All of the records below are to be printed exactly; the pictures are to be left out.

───

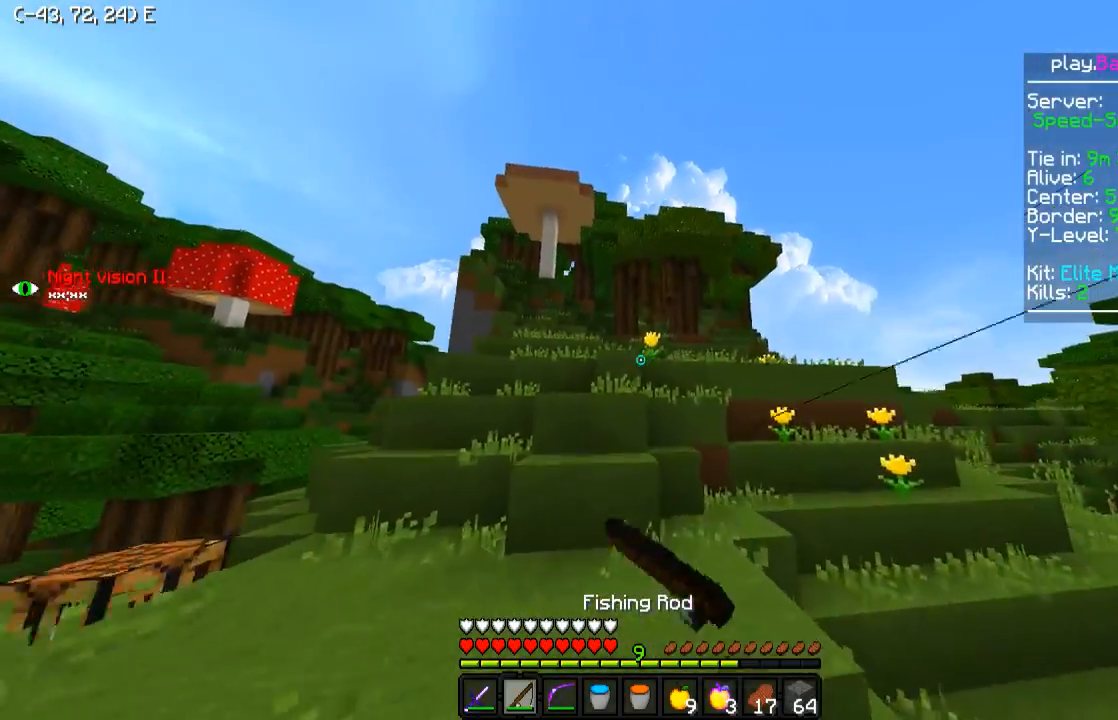
{"keys": ["w"], "events": [[300, "a", "down"], [500, "a", "up"]]}
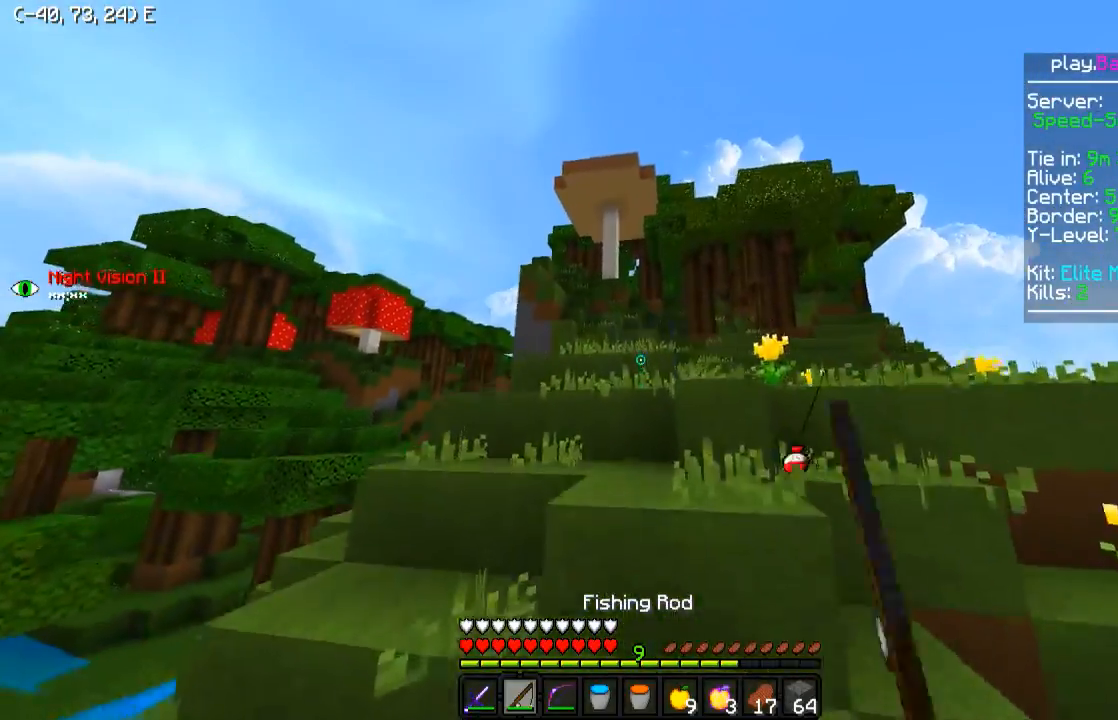
{"keys": ["w"], "events": []}
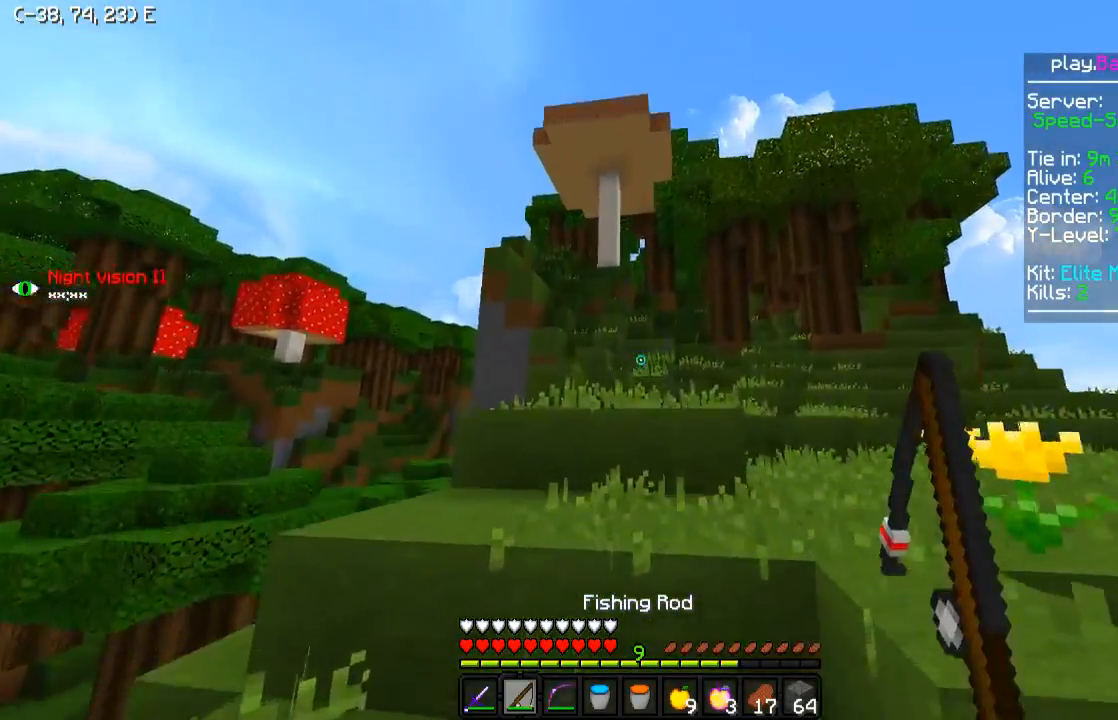
{"keys": ["w"], "events": []}
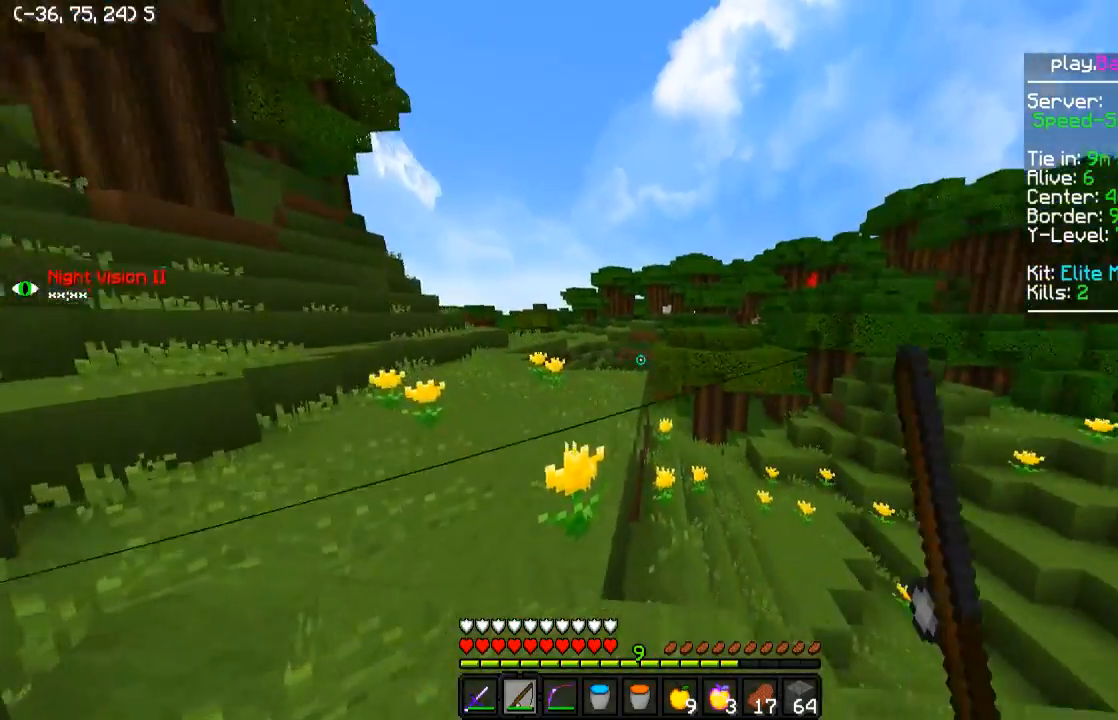
{"keys": [], "events": [[400, "w", "up"]]}
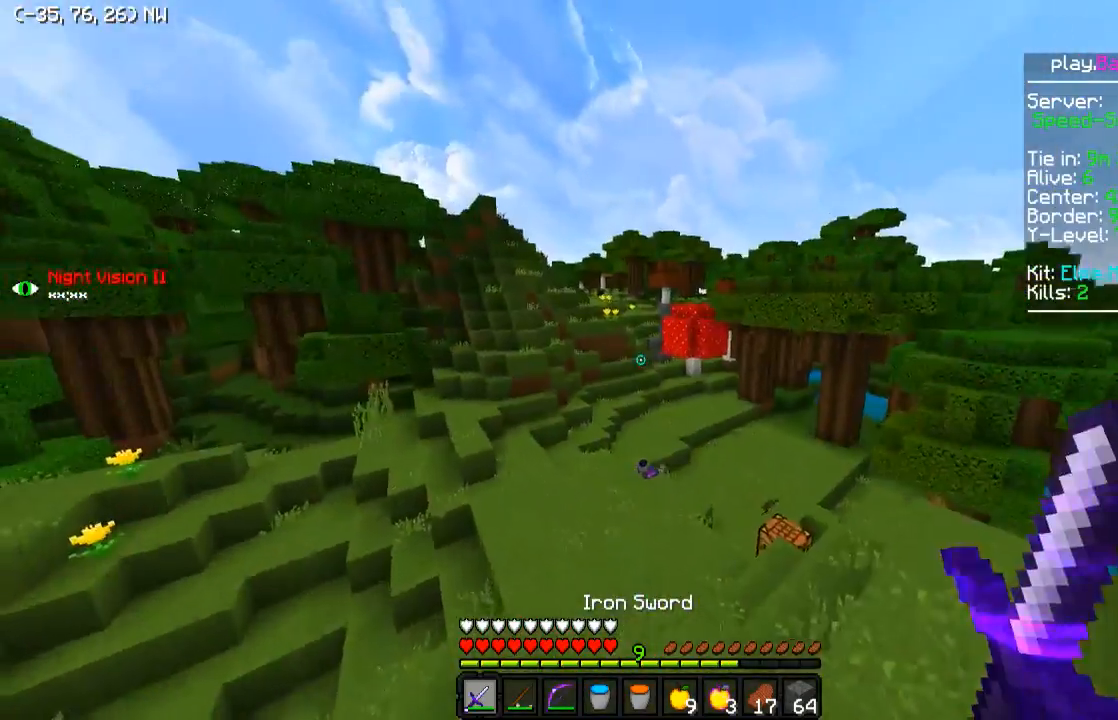
{"keys": ["w"], "events": [[50, "w", "down"], [150, "d", "down"], [417, "d", "up"]]}
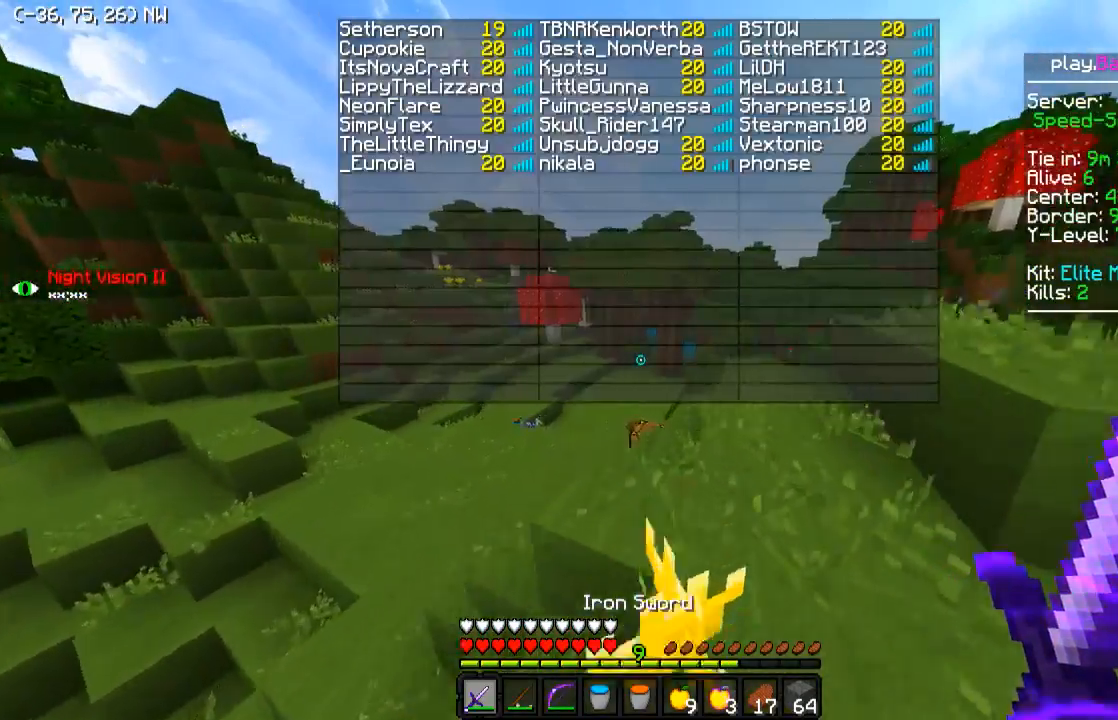
{"keys": ["w"], "events": []}
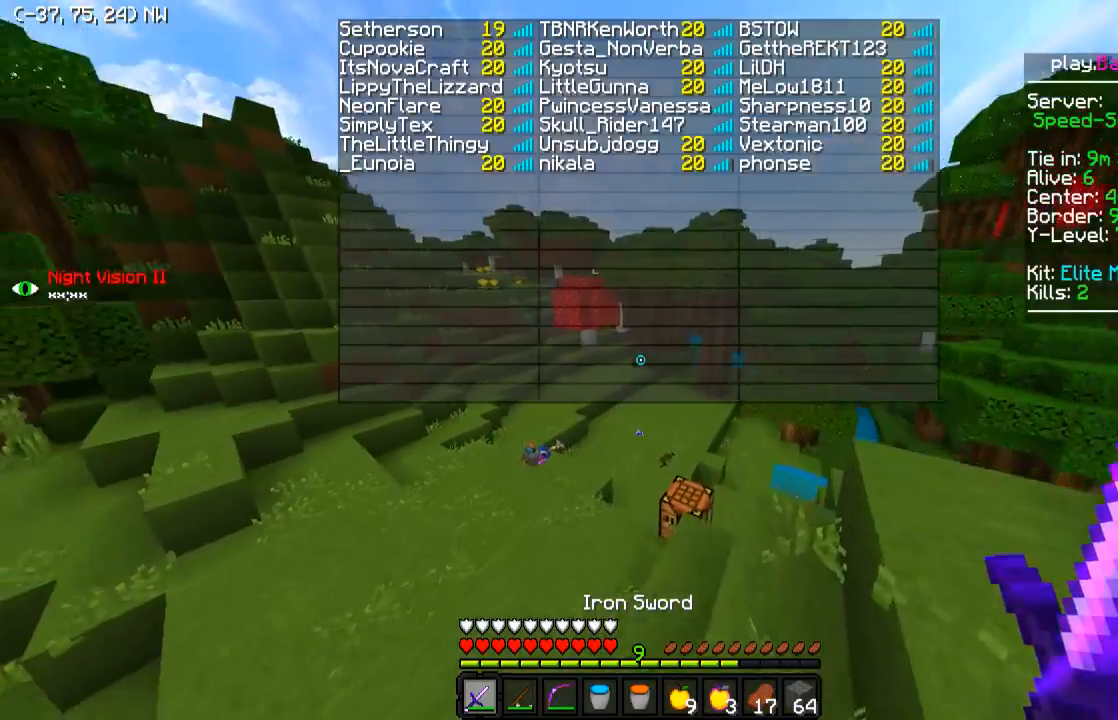
{"keys": ["a", "w"], "events": [[250, "a", "down"]]}
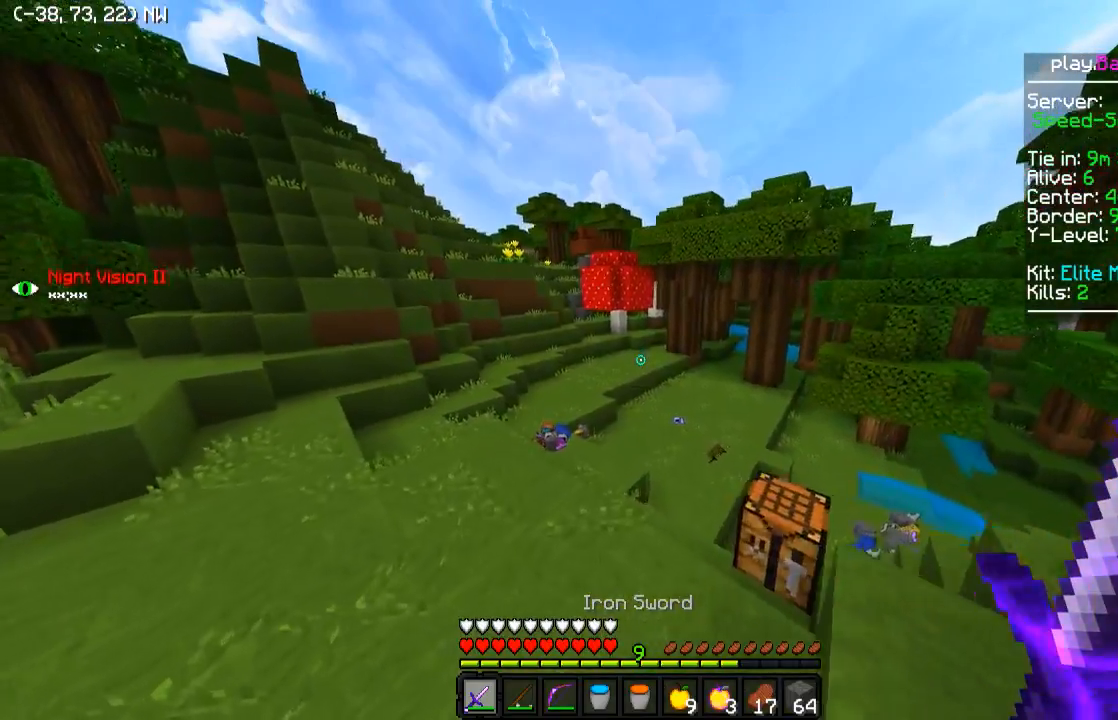
{"keys": ["a", "w"], "events": []}
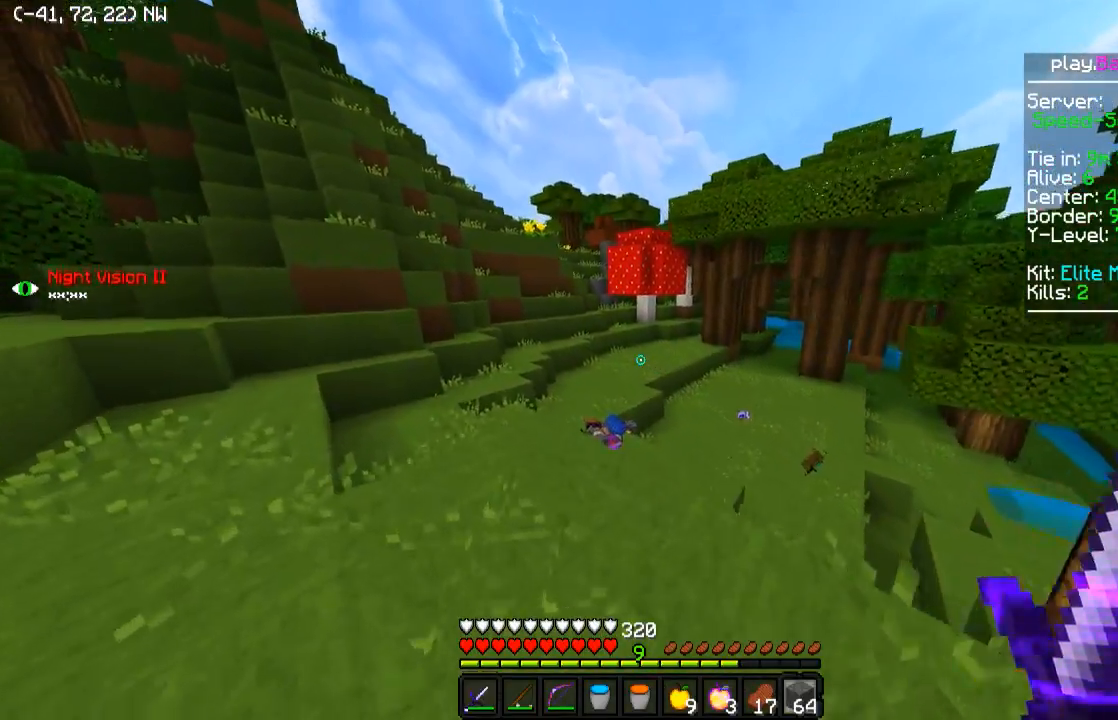
{"keys": ["w"], "events": [[400, "a", "up"]]}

───

*EXERCISE RESPONSE*.
{"keys": ["w"], "events": [[300, "a", "down"], [500, "a", "up"]]}
{"keys": ["w"], "events": []}
{"keys": ["w"], "events": []}
{"keys": [], "events": [[400, "w", "up"]]}
{"keys": ["w"], "events": [[50, "w", "down"], [150, "d", "down"], [417, "d", "up"]]}
{"keys": ["w"], "events": []}
{"keys": ["a", "w"], "events": [[250, "a", "down"]]}
{"keys": ["a", "w"], "events": []}
{"keys": ["w"], "events": [[400, "a", "up"]]}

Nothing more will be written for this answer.